When it came to the construction of the Viceroy’s House, which today is known as Rashtrapati Bhavan, a large garden was one of its most crucial elements. While the initial plans involved creating a garden with traditional British architecture, the wife of the then Viceroy wanted something in the Mughal style and urged the planners to create a garden in that style.

Mughal Gardens, now Amrit Udyan’s inspiration came from a book

It is believed that the wife of the then Viceroy, who wanted Rashtrapati Bhavan to be adorned by a Mughal-style garden was inspired by the book Gardens of the Great Mughals (1913) by Constance Villiers-Stuart as well as her visits to Mughal gardens in Lahore and Srinagar.

Roses of Amrit Udyan

While the layout of the Amrit Udyan was in place by 1917, the planting of flora only began in late 1928 and the responsibility was given to Director of horticulture William Mustoe, who planted the garden and was especially skilled at growing roses and introduced more than 250 different varieties of hybrid roses gathered from every corner of the world.

Lady Beatrix Stanley, a prominent horticulturist, noted in 1931 that she had not seen better roses in England. Later, more variety was added, especially during the presidency of Dr Zakir Husain.

All Presidents leave their touch to Mughal Gardens

In Amrit Udyan, roses remain the prime attraction of the Rashtrapati Bhavan, all the presidents who have stayed in the house have left their personal touch on the monument.

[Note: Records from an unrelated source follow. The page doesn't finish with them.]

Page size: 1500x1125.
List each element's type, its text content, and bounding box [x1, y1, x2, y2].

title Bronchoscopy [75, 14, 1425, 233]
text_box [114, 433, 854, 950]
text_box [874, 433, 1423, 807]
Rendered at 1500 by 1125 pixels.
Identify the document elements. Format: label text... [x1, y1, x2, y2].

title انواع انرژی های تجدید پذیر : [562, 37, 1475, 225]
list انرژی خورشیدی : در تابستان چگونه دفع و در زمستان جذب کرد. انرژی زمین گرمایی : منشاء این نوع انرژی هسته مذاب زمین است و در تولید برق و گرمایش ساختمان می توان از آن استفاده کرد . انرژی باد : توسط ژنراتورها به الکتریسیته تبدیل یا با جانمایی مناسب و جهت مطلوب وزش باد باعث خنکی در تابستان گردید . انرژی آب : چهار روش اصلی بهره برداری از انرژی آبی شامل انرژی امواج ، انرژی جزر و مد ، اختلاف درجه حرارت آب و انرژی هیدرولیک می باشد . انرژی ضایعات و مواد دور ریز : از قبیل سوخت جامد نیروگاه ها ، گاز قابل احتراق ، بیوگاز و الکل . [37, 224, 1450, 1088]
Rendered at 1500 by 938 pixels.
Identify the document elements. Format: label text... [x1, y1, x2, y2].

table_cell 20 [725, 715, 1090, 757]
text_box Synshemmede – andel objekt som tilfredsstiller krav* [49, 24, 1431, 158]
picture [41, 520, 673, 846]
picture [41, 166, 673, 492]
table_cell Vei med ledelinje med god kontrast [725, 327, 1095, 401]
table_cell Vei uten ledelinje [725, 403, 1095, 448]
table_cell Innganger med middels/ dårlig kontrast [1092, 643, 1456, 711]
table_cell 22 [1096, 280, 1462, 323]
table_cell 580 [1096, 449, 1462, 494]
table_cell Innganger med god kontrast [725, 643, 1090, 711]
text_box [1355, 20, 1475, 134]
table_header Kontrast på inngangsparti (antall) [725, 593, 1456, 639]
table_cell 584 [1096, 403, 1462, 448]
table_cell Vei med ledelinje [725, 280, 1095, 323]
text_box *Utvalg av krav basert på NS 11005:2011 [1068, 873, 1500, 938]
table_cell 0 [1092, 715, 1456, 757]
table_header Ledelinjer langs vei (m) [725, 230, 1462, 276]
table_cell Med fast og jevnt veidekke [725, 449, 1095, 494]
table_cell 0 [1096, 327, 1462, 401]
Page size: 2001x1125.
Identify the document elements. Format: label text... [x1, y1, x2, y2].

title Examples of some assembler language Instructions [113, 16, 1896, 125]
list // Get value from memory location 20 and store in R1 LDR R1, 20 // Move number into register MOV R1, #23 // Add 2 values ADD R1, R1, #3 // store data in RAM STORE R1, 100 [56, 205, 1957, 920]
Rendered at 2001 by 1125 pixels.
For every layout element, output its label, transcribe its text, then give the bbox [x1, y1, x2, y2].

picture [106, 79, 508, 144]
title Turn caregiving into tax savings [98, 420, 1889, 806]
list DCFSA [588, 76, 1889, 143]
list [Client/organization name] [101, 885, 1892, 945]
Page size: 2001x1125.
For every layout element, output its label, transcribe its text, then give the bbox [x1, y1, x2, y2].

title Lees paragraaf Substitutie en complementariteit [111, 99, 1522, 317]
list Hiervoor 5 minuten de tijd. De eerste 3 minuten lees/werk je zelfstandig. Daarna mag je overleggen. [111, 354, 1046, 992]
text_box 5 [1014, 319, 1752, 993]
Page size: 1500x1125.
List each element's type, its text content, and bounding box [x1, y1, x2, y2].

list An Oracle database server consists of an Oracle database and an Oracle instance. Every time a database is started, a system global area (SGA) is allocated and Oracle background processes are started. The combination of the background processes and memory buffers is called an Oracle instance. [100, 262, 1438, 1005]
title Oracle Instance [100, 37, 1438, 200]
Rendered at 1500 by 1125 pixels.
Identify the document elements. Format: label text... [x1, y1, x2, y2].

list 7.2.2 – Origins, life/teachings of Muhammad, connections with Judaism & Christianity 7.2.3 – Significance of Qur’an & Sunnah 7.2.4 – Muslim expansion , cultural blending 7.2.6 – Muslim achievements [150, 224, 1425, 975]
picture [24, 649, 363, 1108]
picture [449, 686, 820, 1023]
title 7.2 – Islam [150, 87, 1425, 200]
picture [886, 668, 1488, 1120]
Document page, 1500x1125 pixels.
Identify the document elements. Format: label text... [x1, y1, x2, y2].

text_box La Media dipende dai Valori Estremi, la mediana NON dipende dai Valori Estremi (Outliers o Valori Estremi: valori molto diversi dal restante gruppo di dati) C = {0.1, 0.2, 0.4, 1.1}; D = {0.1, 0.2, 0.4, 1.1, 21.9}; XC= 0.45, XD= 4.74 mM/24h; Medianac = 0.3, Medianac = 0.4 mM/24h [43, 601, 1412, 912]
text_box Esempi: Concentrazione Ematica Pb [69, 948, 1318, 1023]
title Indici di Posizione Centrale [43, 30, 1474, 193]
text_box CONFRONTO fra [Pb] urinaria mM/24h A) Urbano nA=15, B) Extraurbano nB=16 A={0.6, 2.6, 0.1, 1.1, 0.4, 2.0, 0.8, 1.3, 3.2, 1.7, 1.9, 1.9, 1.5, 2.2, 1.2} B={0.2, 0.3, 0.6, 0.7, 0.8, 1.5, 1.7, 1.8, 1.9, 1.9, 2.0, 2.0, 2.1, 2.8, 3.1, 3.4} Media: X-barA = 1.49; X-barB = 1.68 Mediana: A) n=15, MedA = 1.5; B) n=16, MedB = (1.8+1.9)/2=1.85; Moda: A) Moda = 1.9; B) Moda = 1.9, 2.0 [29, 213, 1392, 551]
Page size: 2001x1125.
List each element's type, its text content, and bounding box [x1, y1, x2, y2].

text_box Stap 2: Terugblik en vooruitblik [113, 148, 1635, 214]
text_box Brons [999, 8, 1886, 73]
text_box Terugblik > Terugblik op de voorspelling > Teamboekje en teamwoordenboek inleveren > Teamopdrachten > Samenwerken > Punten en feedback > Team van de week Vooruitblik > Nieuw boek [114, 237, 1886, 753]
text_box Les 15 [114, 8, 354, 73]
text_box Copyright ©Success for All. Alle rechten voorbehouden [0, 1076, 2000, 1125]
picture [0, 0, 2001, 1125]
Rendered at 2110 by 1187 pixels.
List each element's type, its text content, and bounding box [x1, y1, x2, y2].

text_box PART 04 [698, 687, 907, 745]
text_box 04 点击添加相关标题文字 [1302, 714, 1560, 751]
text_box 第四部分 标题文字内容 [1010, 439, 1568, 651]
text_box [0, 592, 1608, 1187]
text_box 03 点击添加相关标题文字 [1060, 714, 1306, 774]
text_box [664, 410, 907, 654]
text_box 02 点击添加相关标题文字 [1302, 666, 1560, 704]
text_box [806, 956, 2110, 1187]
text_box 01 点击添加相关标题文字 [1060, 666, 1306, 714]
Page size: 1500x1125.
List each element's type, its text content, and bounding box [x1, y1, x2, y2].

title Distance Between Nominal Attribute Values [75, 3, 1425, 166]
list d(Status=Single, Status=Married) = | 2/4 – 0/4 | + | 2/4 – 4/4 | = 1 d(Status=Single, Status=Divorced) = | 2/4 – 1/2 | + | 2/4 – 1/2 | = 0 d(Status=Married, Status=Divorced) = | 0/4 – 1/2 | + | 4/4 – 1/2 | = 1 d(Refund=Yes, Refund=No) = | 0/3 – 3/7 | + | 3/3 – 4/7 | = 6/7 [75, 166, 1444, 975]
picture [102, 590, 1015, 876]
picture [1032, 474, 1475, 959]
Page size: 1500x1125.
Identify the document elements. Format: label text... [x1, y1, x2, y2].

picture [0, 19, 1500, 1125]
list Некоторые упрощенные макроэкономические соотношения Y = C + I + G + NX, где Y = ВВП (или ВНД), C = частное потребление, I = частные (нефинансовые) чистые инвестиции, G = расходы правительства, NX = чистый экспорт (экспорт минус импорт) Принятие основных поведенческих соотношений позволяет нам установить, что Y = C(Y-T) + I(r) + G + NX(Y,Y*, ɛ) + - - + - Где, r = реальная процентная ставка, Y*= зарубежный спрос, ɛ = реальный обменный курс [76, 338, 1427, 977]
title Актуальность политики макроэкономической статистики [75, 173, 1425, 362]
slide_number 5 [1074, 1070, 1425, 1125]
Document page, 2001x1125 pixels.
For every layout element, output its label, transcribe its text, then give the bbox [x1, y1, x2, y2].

C Rajagopalachari, who was the last Governor General of India, made a political statement during a period of food shortage in India when he ploughed the lands and dedicated a section of the garden to food grains. Today, it is known as the Nutrition Garden, popularly known as Dalikhana.

President R Venkatraman added a cactus garden (he just liked cacti) and APJ Abdul Kalam added many theme-based gardens: from the musical garden to the spiritual garden.